The fact that the new funding won’t allow the publicly funded child care in the state to serve new children could result in the state “continuing to trail behind the rest of the nation as we only will now offer public support to a family of three making at or below $16.05 per hour when the average cost of infant care is well over $11,000 per year across the state,” according to a Groundwork budget analysis.
“The stark reality is that Ohio’s child care system is no more stable with this budget today than yesterday, despite years of parents, professionals and community leaders sounding the alarm – and the problem only gets worse,” the group said in a statement.
One element of education that did see improvement was the school lunch program. Nutrition advocates are relieved that the conference committee discussions ended in the restoration of expanded school lunch programs, something that was removed by the Senate in the previous budget draft.
The new state budget, barring any unexpected changes from DeWine, will include reimbursements for school districts so that any child eligible for the free or reduced-lunch program can receive breakfast and lunch at no cost, as long as the school participates in the National School Breakfast or Lunch Program.
“Ohio should be incredible proud of this step to expand access to free breakfast and lunch for our students, which will directly support working families and which acknowledges that adequate nutrition is an essential part of every child’s ability to learn, grow and fulfill their potential,” said Lisa Hamler-Fugitt, executive director of the Ohio Association of Foodbanks, in a statement.
SB 1
It wasn’t just advocacy groups speaking out against the inclusion of language previously a part of Senate Bill 1, which splits the Ohio Department of Education into the Ohio Department of Education and Workforce, puts the department under the authority of the governor’s office, and limits the State Board of Education.

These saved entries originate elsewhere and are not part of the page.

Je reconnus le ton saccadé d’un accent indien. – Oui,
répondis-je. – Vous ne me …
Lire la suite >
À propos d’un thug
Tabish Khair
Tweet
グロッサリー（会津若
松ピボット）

Seven of the members of the board wrote a letter to DeWine the day he received the budget asking for him to veto the voucher expansion, along with the “power grab” of changing the the state board’s roles.

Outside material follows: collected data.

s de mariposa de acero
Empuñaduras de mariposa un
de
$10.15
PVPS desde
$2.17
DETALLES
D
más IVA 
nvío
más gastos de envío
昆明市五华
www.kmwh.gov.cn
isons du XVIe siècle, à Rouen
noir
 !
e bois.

“The budget moves educational governance from a primarily elected body, the State Board of Education, to an appointed director who answers to the governor and the legislature,” states the letter from board members Christina Collins, Teresa Fedor, Katie Hofman, Tom Jackson, Meryl Johnson, Michelle Newman and Antoinette Miranda.
Under the senate bill now included in the budget, the board authority would now be mainly limited to teacher disciplinary and licensure cases and territory disputes.

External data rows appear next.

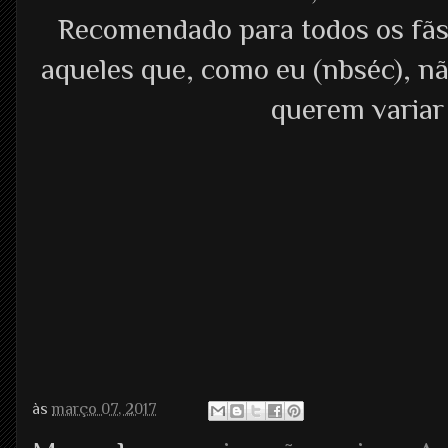
Recomendado para todos os fã
aqueles que, como eu (nbséc), n
querem variar
às
março 07, 2017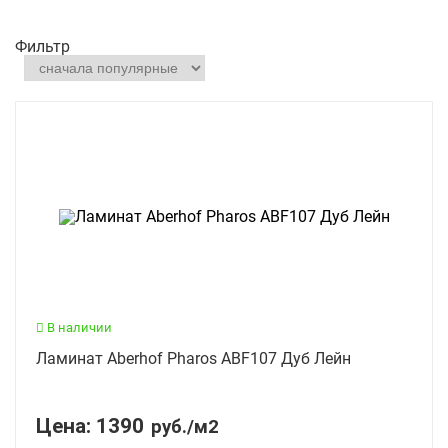
Фильтр
В наличии
Ламинат Aberhof Pharos ABF107 Дуб Лейн
Цена:
1390
руб./м2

According to the Legislative Service Commission, creating a new director position for the ODEW “may increase annual costs by up to $254,000,” and creating two deputy director position, one for education and another for workforce, could up costs from $151,000 to $189,000 for each position.
Appropriation for the state board would be $14.4 million in fiscal year 2024 and $14.7 million in the next fiscal year, which would be in a “standalone budget” strictly for the board.